Romeu Duarte escreve em sua coluna no jornal O POVO: A despedida

Seg, 05 de Maio de 2014 14:02



Arre, finalmente chegamos. Até para se enterrar, o sujeito tem que sofrer num engarrafamento. O rabecão levou bem uma hora entre a funerária elegante na Aldeota e o Cemitério São João Batista, entalado na Duque de Caxias apinhada de carros. Acho que o semblante do distinto aí, encerado como são os dos defuntos, era mais simpático na saída do velório. Perder tempo no trânsito enfurece qualquer um, mesmo que seja para vestir o paletó de madeira. Pessoas de preto, pessoas de branco, muitos óculos escuros, aqui e ali um desmaio no portão do campo santo. Pipoqueiros, doceiros e cafezeiras, atentos abutres. No entorno, muito lixo e casas em mau estado alvejadas pelo sol da tarde. É, parece que vai ser um sucesso de público o enterro do figurão.

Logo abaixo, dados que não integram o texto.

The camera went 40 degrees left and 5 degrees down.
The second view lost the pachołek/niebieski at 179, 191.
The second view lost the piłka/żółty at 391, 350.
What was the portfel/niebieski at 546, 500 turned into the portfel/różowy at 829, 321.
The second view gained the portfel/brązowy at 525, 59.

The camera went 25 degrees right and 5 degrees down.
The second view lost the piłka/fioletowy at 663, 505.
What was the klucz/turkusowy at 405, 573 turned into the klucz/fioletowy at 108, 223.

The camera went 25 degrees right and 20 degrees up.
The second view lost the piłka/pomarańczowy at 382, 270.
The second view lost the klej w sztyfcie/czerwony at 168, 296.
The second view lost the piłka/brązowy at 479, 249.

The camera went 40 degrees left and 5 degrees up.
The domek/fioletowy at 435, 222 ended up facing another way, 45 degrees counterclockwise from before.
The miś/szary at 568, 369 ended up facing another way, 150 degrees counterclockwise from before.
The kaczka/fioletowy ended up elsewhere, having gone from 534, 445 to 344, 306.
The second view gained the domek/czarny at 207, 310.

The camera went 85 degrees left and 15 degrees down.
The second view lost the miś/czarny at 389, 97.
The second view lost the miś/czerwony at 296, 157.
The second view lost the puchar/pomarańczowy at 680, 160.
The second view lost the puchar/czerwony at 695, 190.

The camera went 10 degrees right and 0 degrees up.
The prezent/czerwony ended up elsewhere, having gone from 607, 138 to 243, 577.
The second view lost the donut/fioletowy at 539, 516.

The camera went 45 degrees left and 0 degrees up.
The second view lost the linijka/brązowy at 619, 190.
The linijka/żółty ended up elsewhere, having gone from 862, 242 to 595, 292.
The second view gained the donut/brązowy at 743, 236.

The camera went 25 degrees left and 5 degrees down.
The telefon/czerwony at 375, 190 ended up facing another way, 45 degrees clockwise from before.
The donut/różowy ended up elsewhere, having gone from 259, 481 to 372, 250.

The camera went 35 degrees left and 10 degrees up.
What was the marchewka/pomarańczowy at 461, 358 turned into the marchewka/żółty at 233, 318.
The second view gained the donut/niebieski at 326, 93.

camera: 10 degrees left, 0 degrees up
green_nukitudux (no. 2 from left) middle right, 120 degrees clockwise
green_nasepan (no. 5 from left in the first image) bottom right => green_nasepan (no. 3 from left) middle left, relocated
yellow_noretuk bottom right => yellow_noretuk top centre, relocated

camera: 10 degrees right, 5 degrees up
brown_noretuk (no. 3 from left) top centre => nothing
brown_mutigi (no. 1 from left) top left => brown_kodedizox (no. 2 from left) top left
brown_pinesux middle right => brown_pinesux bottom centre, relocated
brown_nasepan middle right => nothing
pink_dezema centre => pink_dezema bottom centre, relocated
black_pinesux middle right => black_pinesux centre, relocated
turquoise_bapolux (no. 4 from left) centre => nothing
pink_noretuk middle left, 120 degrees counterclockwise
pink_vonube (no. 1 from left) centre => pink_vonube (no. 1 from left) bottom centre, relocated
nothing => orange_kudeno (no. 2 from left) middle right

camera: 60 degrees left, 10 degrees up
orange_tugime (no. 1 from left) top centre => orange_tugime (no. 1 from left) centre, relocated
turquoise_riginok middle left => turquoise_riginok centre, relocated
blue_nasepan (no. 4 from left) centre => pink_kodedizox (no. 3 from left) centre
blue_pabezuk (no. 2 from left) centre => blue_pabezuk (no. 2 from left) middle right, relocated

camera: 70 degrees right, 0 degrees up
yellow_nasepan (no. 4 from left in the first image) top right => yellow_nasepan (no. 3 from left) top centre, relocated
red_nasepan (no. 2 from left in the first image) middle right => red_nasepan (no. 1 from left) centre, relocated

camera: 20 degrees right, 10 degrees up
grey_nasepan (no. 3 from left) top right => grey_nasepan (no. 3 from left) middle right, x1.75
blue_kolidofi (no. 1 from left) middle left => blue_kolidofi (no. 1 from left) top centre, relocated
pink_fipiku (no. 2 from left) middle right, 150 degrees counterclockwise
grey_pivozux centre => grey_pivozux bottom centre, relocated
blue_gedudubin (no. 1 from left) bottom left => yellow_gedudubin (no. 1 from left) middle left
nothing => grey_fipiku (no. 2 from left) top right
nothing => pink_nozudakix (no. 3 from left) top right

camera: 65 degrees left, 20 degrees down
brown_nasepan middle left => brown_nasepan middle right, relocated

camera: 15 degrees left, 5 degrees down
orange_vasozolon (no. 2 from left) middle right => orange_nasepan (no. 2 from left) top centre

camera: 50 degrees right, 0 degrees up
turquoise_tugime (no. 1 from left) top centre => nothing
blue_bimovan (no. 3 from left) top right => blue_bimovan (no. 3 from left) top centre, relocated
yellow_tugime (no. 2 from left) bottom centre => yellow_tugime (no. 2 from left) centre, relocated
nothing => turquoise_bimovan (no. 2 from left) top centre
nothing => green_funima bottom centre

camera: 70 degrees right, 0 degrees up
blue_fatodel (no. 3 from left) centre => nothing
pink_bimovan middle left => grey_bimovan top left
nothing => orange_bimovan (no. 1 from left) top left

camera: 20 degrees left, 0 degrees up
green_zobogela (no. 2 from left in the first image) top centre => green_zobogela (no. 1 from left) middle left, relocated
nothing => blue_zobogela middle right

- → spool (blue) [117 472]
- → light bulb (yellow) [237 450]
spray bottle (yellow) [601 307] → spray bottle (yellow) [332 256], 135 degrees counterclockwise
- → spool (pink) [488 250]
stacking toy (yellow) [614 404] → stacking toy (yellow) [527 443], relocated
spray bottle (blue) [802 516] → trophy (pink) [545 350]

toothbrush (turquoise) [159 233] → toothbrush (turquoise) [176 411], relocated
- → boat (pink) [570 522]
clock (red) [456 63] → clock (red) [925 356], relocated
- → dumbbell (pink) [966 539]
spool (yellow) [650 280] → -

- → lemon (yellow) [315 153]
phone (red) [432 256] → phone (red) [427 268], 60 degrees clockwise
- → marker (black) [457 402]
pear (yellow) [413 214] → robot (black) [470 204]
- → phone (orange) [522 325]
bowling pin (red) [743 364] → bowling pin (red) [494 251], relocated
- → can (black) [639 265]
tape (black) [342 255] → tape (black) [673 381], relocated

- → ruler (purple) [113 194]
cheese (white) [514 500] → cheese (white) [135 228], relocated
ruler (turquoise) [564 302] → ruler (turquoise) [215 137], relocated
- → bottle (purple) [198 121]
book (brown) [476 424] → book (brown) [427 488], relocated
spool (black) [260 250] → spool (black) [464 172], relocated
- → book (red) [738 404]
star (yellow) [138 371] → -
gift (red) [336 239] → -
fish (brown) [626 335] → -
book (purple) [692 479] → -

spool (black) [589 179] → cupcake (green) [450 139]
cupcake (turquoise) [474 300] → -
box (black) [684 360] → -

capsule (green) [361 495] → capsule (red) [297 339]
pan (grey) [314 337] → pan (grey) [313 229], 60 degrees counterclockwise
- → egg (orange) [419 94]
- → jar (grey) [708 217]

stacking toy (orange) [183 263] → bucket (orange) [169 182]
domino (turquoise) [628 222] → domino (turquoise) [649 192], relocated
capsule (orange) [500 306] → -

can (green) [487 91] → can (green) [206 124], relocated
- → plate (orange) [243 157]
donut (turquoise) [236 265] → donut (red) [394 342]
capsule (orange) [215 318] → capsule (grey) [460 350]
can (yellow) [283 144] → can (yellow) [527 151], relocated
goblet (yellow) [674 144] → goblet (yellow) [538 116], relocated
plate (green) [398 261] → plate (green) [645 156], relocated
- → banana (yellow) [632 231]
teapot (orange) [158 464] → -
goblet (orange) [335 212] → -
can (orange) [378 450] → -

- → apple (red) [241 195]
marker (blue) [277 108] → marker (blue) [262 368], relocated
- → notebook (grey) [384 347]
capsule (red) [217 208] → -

Nunca fez mal a ninguém, nem bem também. Sempre viveu nessa zona cinza e penumbrosa dos míseros favores, dos pequenos expedientes, dos falsos e demorados abraços. Velho e abandonado pelos familiares, acabou vitimado por uma conspiração fatal das doenças iniciadas pelo fonema “K”, que tanto abatem os idosos: queda, catarro, coração e caganeira. O esquife é agora retirado do veículo fúnebre e posto sobre o carrinho que o levará à capela pela via ladrilhada. Ergo a vista e enxergo a multidão de túmulos à volta. A necrópole comete os mesmo erros da cidade dos vivos, o bairro rico de um lado, com suas sepulturas caras e luzidias, e o bairro pobre do outro, com suas covas rasas e ossários imundos. Não poderia ser diferente, morte e vida irmãs. 

 

Aos poucos, vai sendo preenchida a nave do oratório. Gente importante, gente humilde, gente simplesmente. A viúva e seus dois filhos, todos imperturbáveis em suas roupas austeras, dir-se-ia aliviados com o passamento do esposo e pai. Era nítida a impaciência da mulher, bem como o desejo de que tudo acabasse logo, sentimentos manifestados com longos suspiros e resmungos. Um bêbado, como sempre, irrompe na sala e executa o seu ridículo número: “Fulano, que maldade é essa de ir embora assim? Tão bonito e arrumado no caixão, parece que vai para o Rio de Janeiro. E agora, amigo, como é que eu vou me virar?”. Um dos filhos arrastou-o vigorosamente pela gola da camisa e jogou-o lá fora, entre as ervas daninhas, o padre entoando justo o cântico final.

 

O cortejo, ataúde à frente, seguiu pela alameda principal do cemitério. Vi quem há muito não via, o funcionário público corrupto de olhos vermelhos, a bela morena do passado de face encarquilhada e passo torto, o atlético juiz de outrora ora entrevado numa cadeira de rodas, todos corrompidos pela cruel e avassaladora passagem dos dias. As árvores do caminho, os braços-galhos entrelaçados, faziam a sombra sobre nós. Comentário baixinho, mas audível, de uma víbora acolá: “Quando voltar para casa, vou tomar um senhor banho com Aseptol, botar para lavar esta roupa com o sabão mais ativo e bater os sapatos na entrada para tirar essa areia. Ninguém dá fé dele, mas o cão mora aqui”. À direita, a tumba da família, o buraco no chão, as gavetas, fim de papo.

 

Os coveiros, em rotos macacões, já desciam o de cujus para sua derradeira morada quando ouve-se um grito feminino na franja da pequena multidão: “Parem já com isso! Interrompam o sepultamento! Respeitem a dor dos outros, de quem sempre foi humilhada, de quem passou a vida escondida com medo. Deixem-me vê-lo pela última vez!”. Era a outra, a segunda mulher do finado (lá fora, disseram-me haver mais duas), um arquivo vivo e sombrio, cheio de mágoa e rancor, agarrada aos filhos rapazes. “Siga avante, mestre, enterre o homem que eu mesmo não vou dar esse gosto a essa cunhã”, rasgou a matriz, apoiada pelos rebentos. Os da filial não gostaram do desfecho e partiram para o pau. “Fortaleza, ô terra de muro baixo”, chorou a matrona, o lábio sangrando.